As described in Part III, SIA smugglers rely on U.S. unwillingness to detect, investigate, or prosecute asylum fraud to ensure that migrants achieve legal status after arrival. SIA smuggling business continuity relies on successful asylum claims to justify fees paid in origin countries; therefore, smugglers coach clients in how to craft fake persecution stories to get U.S. approval. However, a 2015 GAO report found that U.S. Attorney offices usually decline to prosecute asylum fraud investigative referrals, so investigators won’t make cases. Directing an emphasis on asylum fraud investigations -- and prosecution -- for SIA smugglers would do real damage to the business.

Require that ICE ERO, the FBI, and other government agencies conduct personal security threat interviews of all SIAs detained inside the United States, as well as in Mexican and Central American detention centers, to assess individual risk before migrants are feed. 

In past years, ICE intelligence officers and FBI agents were guided by a goal of 100-percent, in-person security vetting assessments of detained SIAs and to collect intelligence on their smugglers. However, these efforts are now largely episodic inside U.S. detention centers and in those of allied countries such as Mexico, Panama, and Costa Rica. The release of SIA detainees absent security interviews vastly increases the potential that unknown extremists will be among them and valuable intelligence on their smugglers is uncaptured. Prioritize and direct as many interviews as possible while arranging for extended detention time and bed space to allow the time necessary.

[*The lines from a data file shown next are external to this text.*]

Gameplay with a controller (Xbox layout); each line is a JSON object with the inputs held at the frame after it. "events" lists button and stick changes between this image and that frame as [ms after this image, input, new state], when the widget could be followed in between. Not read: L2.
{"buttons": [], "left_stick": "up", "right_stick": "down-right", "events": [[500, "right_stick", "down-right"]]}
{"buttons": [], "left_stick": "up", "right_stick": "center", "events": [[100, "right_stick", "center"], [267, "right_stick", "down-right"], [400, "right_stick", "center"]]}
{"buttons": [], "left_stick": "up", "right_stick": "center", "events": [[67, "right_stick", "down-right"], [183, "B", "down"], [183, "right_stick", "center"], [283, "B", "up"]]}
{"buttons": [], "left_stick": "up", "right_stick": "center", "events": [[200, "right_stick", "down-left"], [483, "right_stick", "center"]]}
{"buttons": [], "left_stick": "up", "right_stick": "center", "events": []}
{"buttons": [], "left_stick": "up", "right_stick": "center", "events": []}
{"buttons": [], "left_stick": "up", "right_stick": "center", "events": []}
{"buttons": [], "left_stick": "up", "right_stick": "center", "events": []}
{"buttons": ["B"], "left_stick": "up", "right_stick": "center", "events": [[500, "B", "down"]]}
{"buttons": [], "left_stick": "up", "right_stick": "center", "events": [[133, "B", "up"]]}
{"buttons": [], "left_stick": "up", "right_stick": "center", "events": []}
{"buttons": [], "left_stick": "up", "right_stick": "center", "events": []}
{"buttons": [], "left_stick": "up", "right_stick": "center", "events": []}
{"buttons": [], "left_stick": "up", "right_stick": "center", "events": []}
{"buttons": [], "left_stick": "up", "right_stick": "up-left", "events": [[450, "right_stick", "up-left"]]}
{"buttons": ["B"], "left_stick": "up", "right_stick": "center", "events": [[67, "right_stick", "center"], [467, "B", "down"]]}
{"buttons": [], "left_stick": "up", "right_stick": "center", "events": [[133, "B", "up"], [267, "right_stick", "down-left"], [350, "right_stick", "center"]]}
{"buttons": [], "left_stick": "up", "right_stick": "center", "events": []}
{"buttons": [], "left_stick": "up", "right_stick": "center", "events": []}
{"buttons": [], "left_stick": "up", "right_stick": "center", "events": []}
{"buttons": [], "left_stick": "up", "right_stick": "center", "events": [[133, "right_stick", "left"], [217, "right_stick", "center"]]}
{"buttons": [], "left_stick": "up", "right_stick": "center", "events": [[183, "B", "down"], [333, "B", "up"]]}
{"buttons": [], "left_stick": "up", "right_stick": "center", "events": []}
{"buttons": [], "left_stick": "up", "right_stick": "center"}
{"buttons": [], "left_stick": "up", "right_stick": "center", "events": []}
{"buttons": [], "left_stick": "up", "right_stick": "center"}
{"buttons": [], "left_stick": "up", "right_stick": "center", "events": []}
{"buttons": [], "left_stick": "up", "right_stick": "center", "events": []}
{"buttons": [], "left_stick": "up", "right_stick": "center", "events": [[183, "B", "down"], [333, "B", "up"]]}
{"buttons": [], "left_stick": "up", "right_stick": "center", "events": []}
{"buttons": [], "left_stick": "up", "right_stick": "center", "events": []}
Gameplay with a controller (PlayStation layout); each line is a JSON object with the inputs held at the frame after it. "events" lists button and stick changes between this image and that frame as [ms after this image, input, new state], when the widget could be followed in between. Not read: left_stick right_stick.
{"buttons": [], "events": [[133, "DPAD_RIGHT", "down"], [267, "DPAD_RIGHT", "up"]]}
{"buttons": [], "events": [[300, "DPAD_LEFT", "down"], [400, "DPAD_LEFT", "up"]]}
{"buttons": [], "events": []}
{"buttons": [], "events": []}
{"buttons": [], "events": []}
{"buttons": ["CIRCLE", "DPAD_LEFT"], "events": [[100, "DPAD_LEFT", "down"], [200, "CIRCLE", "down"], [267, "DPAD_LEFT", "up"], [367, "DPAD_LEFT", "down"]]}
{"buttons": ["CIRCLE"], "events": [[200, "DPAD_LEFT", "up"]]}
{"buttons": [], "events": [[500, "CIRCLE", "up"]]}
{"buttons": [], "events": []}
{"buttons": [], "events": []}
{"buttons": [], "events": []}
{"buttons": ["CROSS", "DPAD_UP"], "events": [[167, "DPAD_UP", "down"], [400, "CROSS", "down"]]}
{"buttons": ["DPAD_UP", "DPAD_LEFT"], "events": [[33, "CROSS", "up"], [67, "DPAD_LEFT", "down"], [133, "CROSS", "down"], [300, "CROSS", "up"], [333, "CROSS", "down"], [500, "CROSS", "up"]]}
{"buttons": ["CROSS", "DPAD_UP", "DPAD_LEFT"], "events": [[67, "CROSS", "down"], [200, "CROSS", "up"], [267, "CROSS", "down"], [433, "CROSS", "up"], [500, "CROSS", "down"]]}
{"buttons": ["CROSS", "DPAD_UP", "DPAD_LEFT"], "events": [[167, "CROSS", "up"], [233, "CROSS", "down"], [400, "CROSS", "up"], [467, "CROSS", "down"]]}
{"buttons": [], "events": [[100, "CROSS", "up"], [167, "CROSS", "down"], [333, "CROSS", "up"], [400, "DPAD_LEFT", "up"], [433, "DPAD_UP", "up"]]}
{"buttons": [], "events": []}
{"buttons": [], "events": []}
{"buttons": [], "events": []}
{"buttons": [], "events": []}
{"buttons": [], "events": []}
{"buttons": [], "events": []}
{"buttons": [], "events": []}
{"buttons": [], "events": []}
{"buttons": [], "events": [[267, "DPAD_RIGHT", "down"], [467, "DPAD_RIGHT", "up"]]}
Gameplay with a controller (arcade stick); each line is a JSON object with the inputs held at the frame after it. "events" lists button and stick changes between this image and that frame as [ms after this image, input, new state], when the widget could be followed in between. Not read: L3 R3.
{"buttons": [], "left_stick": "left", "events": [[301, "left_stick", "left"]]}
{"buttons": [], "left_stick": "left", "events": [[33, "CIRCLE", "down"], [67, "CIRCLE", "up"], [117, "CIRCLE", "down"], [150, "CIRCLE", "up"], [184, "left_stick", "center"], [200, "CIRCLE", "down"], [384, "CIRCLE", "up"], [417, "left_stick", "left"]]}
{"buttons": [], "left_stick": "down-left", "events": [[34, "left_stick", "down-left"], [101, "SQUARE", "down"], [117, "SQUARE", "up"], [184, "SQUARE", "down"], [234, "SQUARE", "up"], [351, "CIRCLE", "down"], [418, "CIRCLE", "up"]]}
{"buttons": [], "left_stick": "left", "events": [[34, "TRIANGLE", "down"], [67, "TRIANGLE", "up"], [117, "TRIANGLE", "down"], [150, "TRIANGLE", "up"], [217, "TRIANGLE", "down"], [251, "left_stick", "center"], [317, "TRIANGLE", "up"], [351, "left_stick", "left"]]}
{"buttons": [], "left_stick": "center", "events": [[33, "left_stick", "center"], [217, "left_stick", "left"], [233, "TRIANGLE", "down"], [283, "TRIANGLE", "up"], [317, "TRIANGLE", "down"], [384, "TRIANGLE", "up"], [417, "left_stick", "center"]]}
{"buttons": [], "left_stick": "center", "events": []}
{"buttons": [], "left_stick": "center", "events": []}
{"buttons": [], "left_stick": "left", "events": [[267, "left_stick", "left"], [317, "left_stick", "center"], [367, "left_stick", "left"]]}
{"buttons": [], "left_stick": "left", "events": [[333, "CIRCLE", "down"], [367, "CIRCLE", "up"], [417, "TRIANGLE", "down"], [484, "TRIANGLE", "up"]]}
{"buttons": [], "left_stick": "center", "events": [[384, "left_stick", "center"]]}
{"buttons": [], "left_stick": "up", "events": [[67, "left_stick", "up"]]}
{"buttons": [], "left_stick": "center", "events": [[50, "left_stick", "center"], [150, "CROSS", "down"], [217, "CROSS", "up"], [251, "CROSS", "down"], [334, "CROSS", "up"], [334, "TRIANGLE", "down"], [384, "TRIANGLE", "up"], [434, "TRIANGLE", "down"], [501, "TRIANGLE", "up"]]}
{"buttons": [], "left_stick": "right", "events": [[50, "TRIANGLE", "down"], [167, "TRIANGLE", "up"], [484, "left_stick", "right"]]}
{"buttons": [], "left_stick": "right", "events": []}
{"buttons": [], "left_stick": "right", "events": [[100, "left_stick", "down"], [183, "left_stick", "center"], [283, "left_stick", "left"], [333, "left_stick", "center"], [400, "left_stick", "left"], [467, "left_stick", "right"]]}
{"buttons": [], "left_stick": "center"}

Fund large-scale migrant repatriation flights of SIAs from Mexico and Central American transit nations, to include funding for detention facility infrastructure and air transport.

Mexico, Panama, and several other common SIA transit countries practice catch-and-release of SIA migrants as this video from my reporting last year in Panama and Costa Rica shows, with only a rare few undergoing security threat interviews. The two countries provide food, shelter, and medical attention for 10-21 days and then arrange bus travel to their northern borders. Both countries, because they are geographic smuggling chokepoints, are logical staging grounds for repatriation flights to home countries, which would profoundly deter future smuggling. In addition to their geographic advantages for repatriation flights, Mexico and Panama are U.S. allies with longstanding collaborative histories in intelligence and law enforcement operations.

Conclusion

Unfortunately, governments place traffic lights and stop signs only after fatal car crashes mark the spots in blood. Europe and the capture of far too many people like Dhakane at the U.S. border are blinking now like red dummy lights on the car dashboard. 

Ideally, common-sense solutions like the five described above would be implemented preemptively, without Congressional approval, using security assistance aid and other foreign assistance funding. But, if political leadership cannot bring itself to act preemptively, these solutions will be available on the Day After a border infiltrator attacks, just like in Europe.

Consider this series that clarion call.